Problems to work on -
#1 Answer these questions about the passage on adolescents at the acute timepoint, marking your answers (a), (b) and (c):
(a) How many studies assessed adolescents with mTBI within 2 weeks of injury?
(b) What range of their max heart rates did participants exercise at during the sessions?
(c) Of the eight studies that evaluated recovery time, how many found that early exercise interventions reduced time to recover compared to standard care?
#2 Repeat the passage on adolescents at the acute timepoint word for word, from "These particular studies" to "usual treatment group.".
#3 Using the passage on adolescents at the acute timepoint, explain in one to three sentences why several studies did not run the intervention for its full timeline.

Given text -

○ ○ ○ ○ ○

3.6.2.1 Adolescents—Acute timepoint

Nine studies assessed adolescents with mTBI within 2-weeks of injury (64; 54,55,57; 89; 25; 37, 39; 18). Intervention timelines ranged from 4 to 8 weeks; however, several studies discontinued the intervention once return-to-play status was assumed. Most commonly, studies had participants engaging in daily aerobic exercise for 20 min (54,55,57; 89), or 20-min sessions 5 days per week (37, 39). The remaining studies examined 6x per week, 3x per week, 2x per week or personalized frequency for 15–20 min per session (64; 25; 18). All studies tracked heart rate and had participants exercising at 60–90% of their max heart rates during the exercise sessions. Eight studies allowed participants to choose their aerobic modality, if heart rate targets were met; most commonly participants engaged in jogging, walking or recumbent cycling. 64 had participants exclusively use recumbent cycling as an aerobic activity.

These particular studies showcased a distinct set of outcome measures. All studies were primarily centered on recovery from concussion, frequently evaluating parameters such as the duration of recovery, concussion symptoms, time taken to return to play, and participants’ ability to tolerate exercise. Of the eight studies that evaluated recovery time, seven found that implementing early exercise interventions reduced time to recover compared to standard care (Leddy et al., 2019a,b, 2021; Willer et al., 2019; Dobney et al., 2020; Howell et al., 2021; Chizuk et al., 2022). Additionally, Howell et al. (2022) reported that the early exercise group was less likely to develop persistent post-concussion symptoms compared to the usual treatment group.

○ ○ ○ ○ ○

Data section -
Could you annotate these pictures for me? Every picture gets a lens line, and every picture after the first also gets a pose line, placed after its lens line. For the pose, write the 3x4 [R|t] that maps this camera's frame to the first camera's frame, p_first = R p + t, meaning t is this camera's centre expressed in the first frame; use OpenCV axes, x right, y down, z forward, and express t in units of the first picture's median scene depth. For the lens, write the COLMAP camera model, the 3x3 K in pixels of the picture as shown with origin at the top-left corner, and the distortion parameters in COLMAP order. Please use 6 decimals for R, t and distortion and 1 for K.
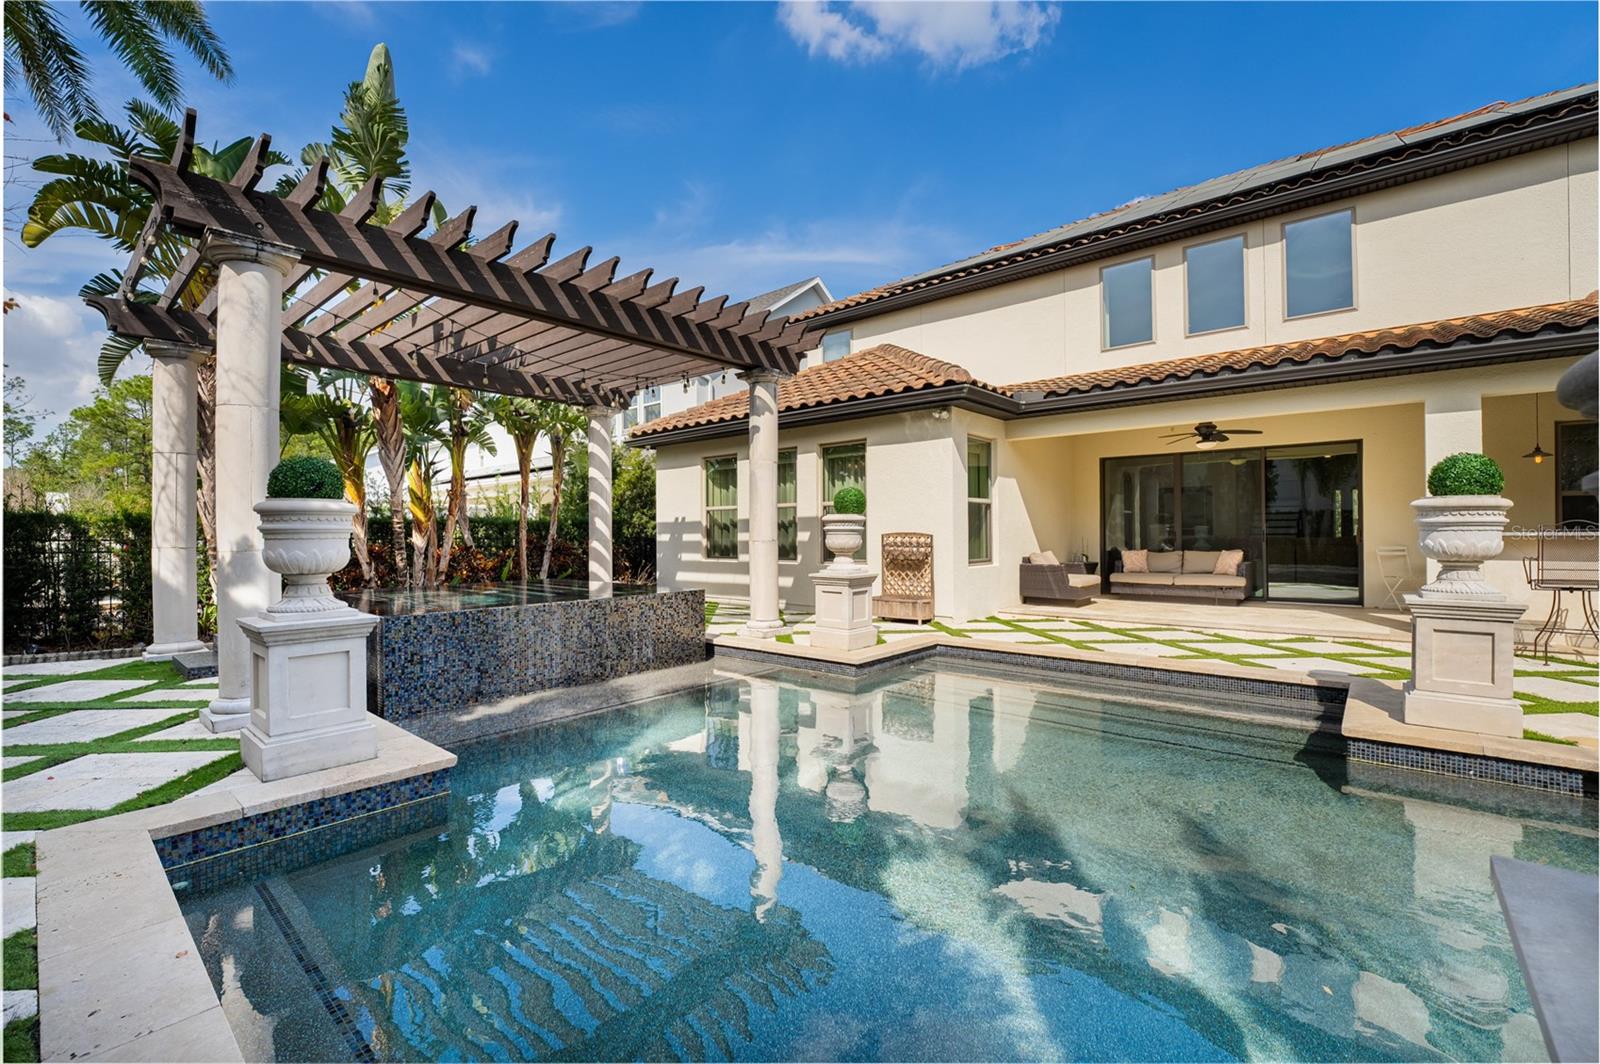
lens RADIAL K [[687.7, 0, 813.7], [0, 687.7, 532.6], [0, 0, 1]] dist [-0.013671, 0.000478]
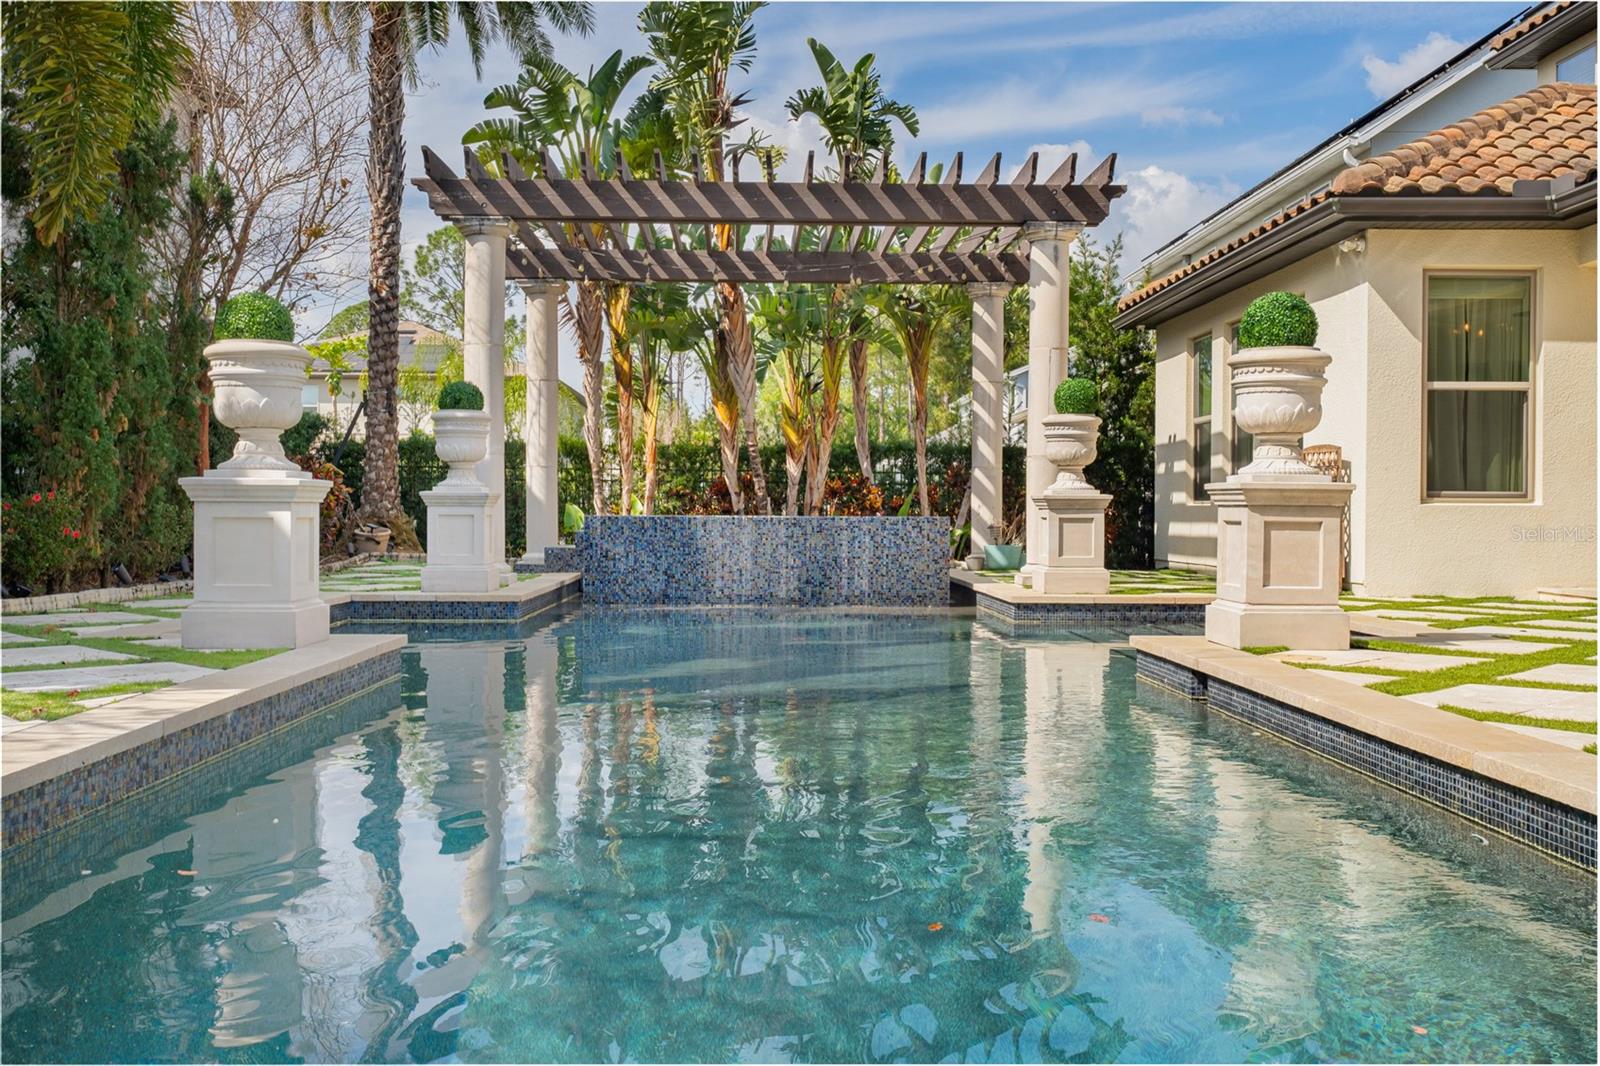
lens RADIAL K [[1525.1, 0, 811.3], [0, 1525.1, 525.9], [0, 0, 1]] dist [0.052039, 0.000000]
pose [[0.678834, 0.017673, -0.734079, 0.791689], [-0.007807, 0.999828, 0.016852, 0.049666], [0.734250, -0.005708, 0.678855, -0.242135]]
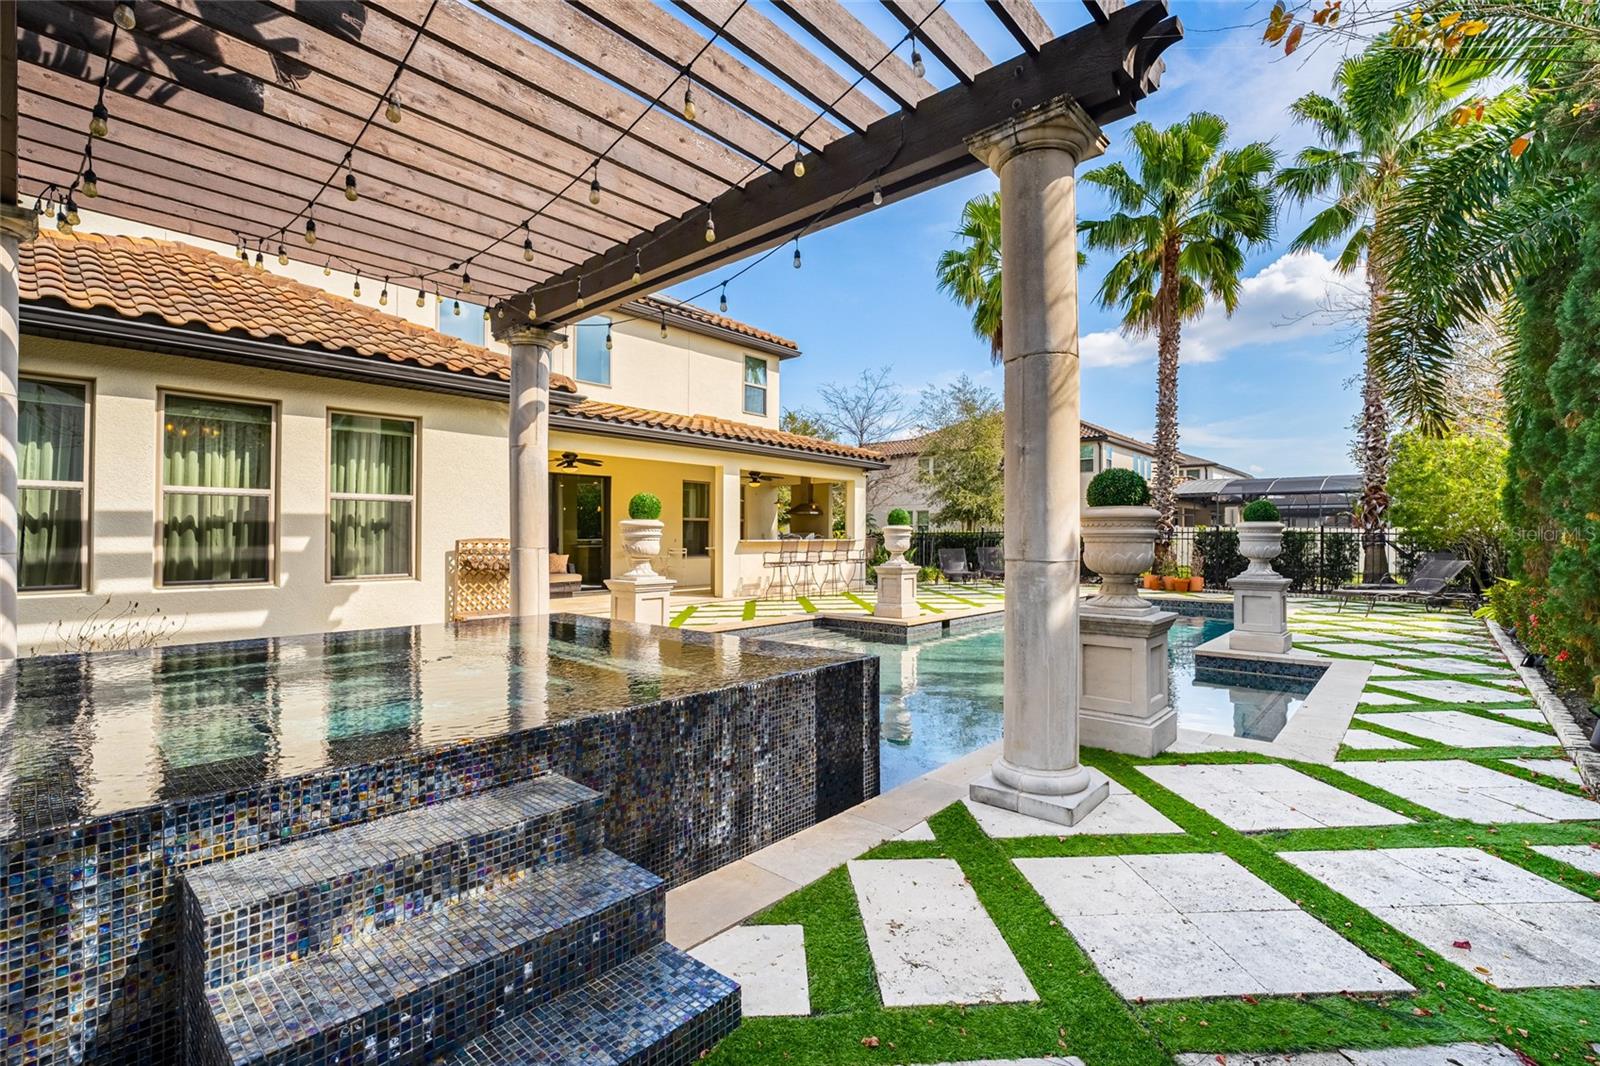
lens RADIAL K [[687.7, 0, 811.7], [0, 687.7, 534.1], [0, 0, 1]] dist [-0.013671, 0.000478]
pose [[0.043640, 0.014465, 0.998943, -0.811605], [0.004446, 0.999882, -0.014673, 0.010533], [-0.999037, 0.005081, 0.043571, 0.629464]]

○ ○ ○ ○ ○

Solutions to the exercise -
#1
(a) Nine
(b) 60–90%
(c) Seven

#2
These particular studies showcased a distinct set of outcome measures. All studies were primarily centered on recovery from concussion, frequently evaluating parameters such as the duration of recovery, concussion symptoms, time taken to return to play, and participants’ ability to tolerate exercise. Of the eight studies that evaluated recovery time, seven found that implementing early exercise interventions reduced time to recover compared to standard care (Leddy et al., 2019a,b, 2021; Willer et al., 2019; Dobney et al., 2020; Howell et al., 2021; Chizuk et al., 2022). Additionally, Howell et al. (2022) reported that the early exercise group was less likely to develop persistent post-concussion symptoms compared to the usual treatment group.

#3 Intervention timelines ranged from 4 to 8 weeks, but several studies stopped the intervention once return-to-play status was assumed.